##### Data
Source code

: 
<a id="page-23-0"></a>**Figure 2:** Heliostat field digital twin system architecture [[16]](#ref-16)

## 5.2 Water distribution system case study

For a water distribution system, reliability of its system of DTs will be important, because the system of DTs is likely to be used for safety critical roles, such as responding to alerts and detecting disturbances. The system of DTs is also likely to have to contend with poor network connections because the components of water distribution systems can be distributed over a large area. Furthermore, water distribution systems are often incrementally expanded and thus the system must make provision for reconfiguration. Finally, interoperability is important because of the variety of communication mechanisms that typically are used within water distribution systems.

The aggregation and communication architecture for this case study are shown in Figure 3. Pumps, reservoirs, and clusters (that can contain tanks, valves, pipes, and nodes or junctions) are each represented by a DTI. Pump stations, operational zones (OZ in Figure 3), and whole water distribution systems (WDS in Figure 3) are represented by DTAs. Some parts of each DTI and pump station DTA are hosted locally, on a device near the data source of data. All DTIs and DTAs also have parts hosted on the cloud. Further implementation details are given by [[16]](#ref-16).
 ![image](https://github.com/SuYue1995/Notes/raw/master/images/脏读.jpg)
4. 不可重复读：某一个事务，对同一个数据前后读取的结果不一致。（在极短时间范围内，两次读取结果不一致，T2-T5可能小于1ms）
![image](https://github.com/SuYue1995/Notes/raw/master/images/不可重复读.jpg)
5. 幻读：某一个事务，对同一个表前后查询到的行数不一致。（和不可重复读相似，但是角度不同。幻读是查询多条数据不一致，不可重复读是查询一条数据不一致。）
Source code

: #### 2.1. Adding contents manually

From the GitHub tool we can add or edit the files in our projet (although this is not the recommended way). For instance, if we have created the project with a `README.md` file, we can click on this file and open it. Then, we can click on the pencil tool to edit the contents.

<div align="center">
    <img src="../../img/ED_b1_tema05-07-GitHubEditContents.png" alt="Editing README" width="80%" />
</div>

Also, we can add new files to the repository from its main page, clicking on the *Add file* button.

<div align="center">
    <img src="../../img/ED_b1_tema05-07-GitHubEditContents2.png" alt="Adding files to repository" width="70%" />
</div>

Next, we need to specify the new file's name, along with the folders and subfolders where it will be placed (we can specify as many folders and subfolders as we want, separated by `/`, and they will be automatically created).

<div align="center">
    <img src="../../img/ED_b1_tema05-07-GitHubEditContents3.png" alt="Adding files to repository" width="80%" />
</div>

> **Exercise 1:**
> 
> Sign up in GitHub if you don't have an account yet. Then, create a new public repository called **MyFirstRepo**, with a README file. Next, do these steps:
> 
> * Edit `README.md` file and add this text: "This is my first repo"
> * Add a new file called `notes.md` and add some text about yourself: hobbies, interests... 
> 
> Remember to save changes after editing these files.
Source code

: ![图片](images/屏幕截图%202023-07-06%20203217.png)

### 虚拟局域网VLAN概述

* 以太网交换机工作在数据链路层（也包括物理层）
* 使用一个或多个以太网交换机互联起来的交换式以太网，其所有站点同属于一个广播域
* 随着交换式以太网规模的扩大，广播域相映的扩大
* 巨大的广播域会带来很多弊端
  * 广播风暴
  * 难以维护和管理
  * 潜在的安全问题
##########
How to complete this task: The answer must consist of every line from the records above that holds "https".

Exercise solution:
 ![image](https://github.com/SuYue1995/Notes/raw/master/images/脏读.jpg)
![image](https://github.com/SuYue1995/Notes/raw/master/images/不可重复读.jpg)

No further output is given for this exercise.